Desde ahí, mientras miraban las series de televisión construían un futuro de hijos que nunca fue posible, y fue el tiempo el que se encargó de poner su pátina como para que a nadie le quedaran dudas de que se trataba del corazón de la casa. Hay un radiante que se salvó del fuego, un radiante de calor que entibiaba las noches de amor del matrimonio, con eso pasaban los inviernos porque en ese lugar, en esa latitud era imposible sobrellevar una noche sin un aparato que templara el aire, que expulsara el frío, porque los acolchados de plumas de ganso y de otras variedades de pájaros apenas les alcanzaba para cubrir sus partes, que no el aire disperso entre las cuatro paredes de la habitación. La banqueta de esterillas no conserva la ropa que depositaban antes de irse a la cama.

Que no fue el fuego que quema o achicharra las ollas, no.

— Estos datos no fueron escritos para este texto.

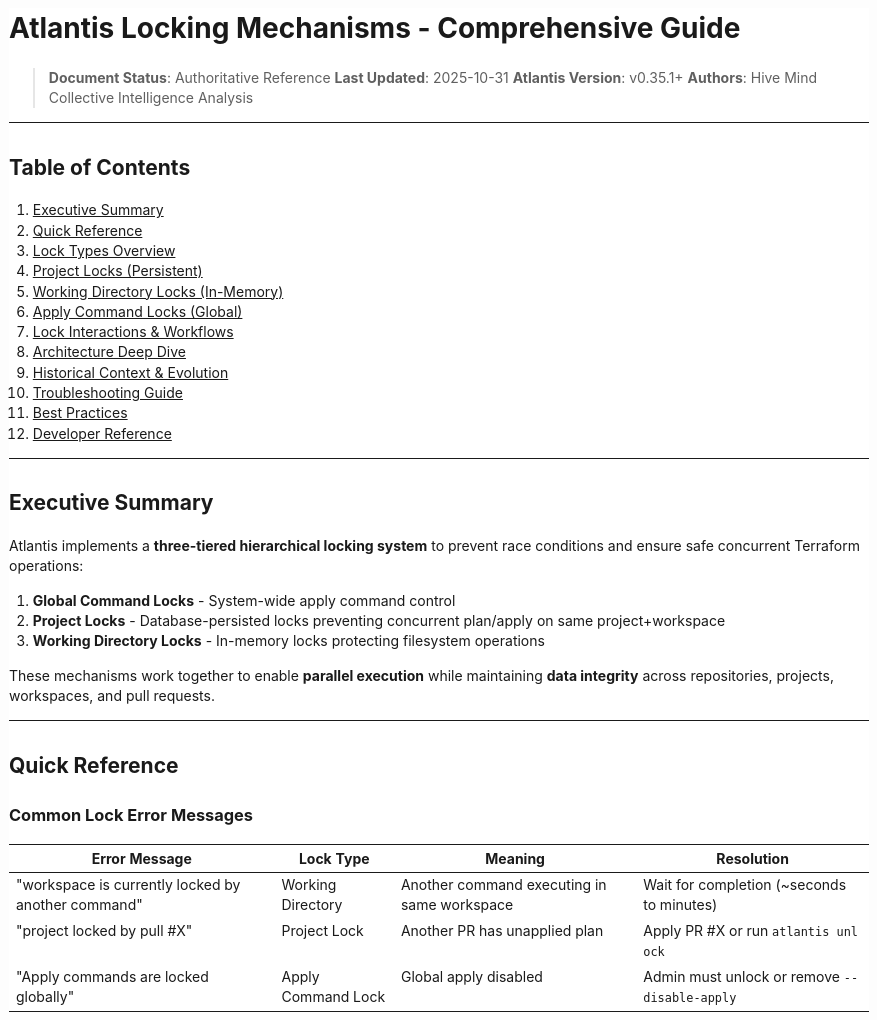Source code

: # Atlantis Locking Mechanisms - Comprehensive Guide

> **Document Status**: Authoritative Reference
> **Last Updated**: 2025-10-31
> **Atlantis Version**: v0.35.1+
> **Authors**: Hive Mind Collective Intelligence Analysis

---

## Table of Contents

1. [Executive Summary](#executive-summary)
2. [Quick Reference](#quick-reference)
3. [Lock Types Overview](#lock-types-overview)
4. [Project Locks (Persistent)](#project-locks-persistent)
5. [Working Directory Locks (In-Memory)](#working-directory-locks-in-memory)
6. [Apply Command Locks (Global)](#apply-command-locks-global)
7. [Lock Interactions & Workflows](#lock-interactions--workflows)
8. [Architecture Deep Dive](#architecture-deep-dive)
9. [Historical Context & Evolution](#historical-context--evolution)
10. [Troubleshooting Guide](#troubleshooting-guide)
11. [Best Practices](#best-practices)
12. [Developer Reference](#developer-reference)

---

## Executive Summary

Atlantis implements a **three-tiered hierarchical locking system** to prevent race conditions and ensure safe concurrent Terraform operations:

1. **Global Command Locks** - System-wide apply command control
2. **Project Locks** - Database-persisted locks preventing concurrent plan/apply on same project+workspace
3. **Working Directory Locks** - In-memory locks protecting filesystem operations

These mechanisms work together to enable **parallel execution** while maintaining **data integrity** across repositories, projects, workspaces, and pull requests.

---

## Quick Reference

### Common Lock Error Messages

| Error Message | Lock Type | Meaning | Resolution |
|--------------|-----------|---------|------------|
| "workspace is currently locked by another command" | Working Directory | Another command executing in same workspace | Wait for completion (~seconds to minutes) |
| "project locked by pull #X" | Project Lock | Another PR has unapplied plan | Apply PR #X or run `atlantis unlock` |
| "Apply commands are locked globally" | Apply Command Lock | Global apply disabled | Admin must unlock or remove `--disable-apply` |
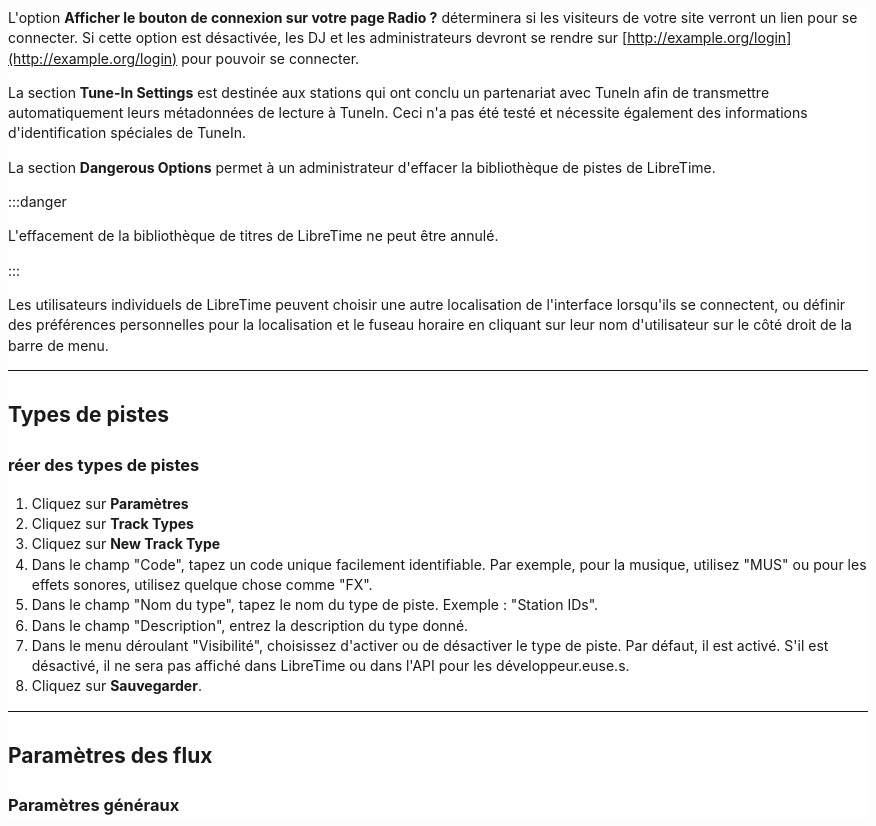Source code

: L'option **Afficher le bouton de connexion sur votre page Radio ?** déterminera si les visiteurs de votre site verront un lien pour se connecter. Si cette option est désactivée, les DJ et les administrateurs devront se rendre sur [http://example.org/login](http://example.org/login) pour pouvoir se connecter.

La section **Tune-In Settings** est destinée aux stations qui ont conclu un partenariat avec TuneIn afin de transmettre automatiquement leurs métadonnées de lecture à TuneIn. Ceci n'a pas été testé et nécessite également des informations d'identification spéciales de TuneIn.

La section **Dangerous Options** permet à un administrateur d'effacer la bibliothèque de pistes de LibreTime.

:::danger

L'effacement de la bibliothèque de titres de LibreTime ne peut être annulé.

:::

Les utilisateurs individuels de LibreTime peuvent choisir une autre localisation de l'interface lorsqu'ils se connectent, ou définir des préférences personnelles pour la localisation et le fuseau horaire en cliquant sur leur nom d'utilisateur sur le côté droit de la barre de menu.

---

## Types de pistes

### réer des types de pistes

1. Cliquez sur **Paramètres**
1. Cliquez sur **Track Types**
1. Cliquez sur **New Track Type**
1. Dans le champ "Code", tapez un code unique facilement identifiable. Par exemple, pour la musique, utilisez "MUS" ou pour les effets sonores, utilisez quelque chose comme "FX".
1. Dans le champ "Nom du type", tapez le nom du type de piste. Exemple : "Station IDs".
1. Dans le champ "Description", entrez la description du type donné.
1. Dans le menu déroulant "Visibilité", choisissez d'activer ou de désactiver le type de piste. Par défaut, il est activé. S'il est désactivé, il ne sera pas affiché dans LibreTime ou dans l'API pour les développeur.euse.s.
1. Cliquez sur **Sauvegarder**.

---

## Paramètres des flux

<iframe
    width="560"
    height="315"
    src="https://www.youtube-nocookie.com/embed/QPNo52Fc0ck"
    frameborder="0"
    allow="accelerometer; autoplay; encrypted-media; gyroscope; picture-in-picture"
    allowfullscreen
></iframe>

### Paramètres généraux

Fue el fuego del tedio, porque a los señores de la casa se los veía siempre con la sonrisa en la cara, ellos andaban así por la vida hasta que la mueca se les cayó, pegó en el suelo, se hizo trizas y desde ahí que no salieron más que los niños les tiraban piedras a los techos de cinc y se reían del matrimonio que ahora tenían una mueca de ausencia, como si ya hubieran traspasado el umbral de la cordura.

Todo tiene la quietud del abandono, de lo que se dejó de un día para otro, que hubo una discusión entre los moradores y quedó la ventana abierta, para curiosidad de los vecinos. Dicen que era un matrimonio que vivía apurado. Él daba pasos largos por la vereda y se perdía antes de las ocho de la mañana en la esquina. Volvía ya anochecido. Cuentan que hubo un hombre que periódicamente venía a la hora del almuerzo, que se iba antes de que retornara el hombre de la casa, dicen que fue la vez que vino antes el hombre de los pasos largos y hubo gritos y golpes, y una puerta que se cerró con estrépito y después hubo habladurías, nada se puede decir desde las cosas que quedaron en la casa. Nadie ha vuelto a pisar sus habitaciones. El polvo cae desde el aire sucio, enturbia los objetos, una capa de olvido se apropió del lugar y no hay manera de salvarlo.  No quedan rastros de juegos de niños, ni juguetes, ni rayones en las paredes porque nunca hubo niños en la casa, se los buscó, pero no llegaron y eso puede ser otra de las causas, aunque solo el personaje que tomó la foto tiene el depósito de la verdad.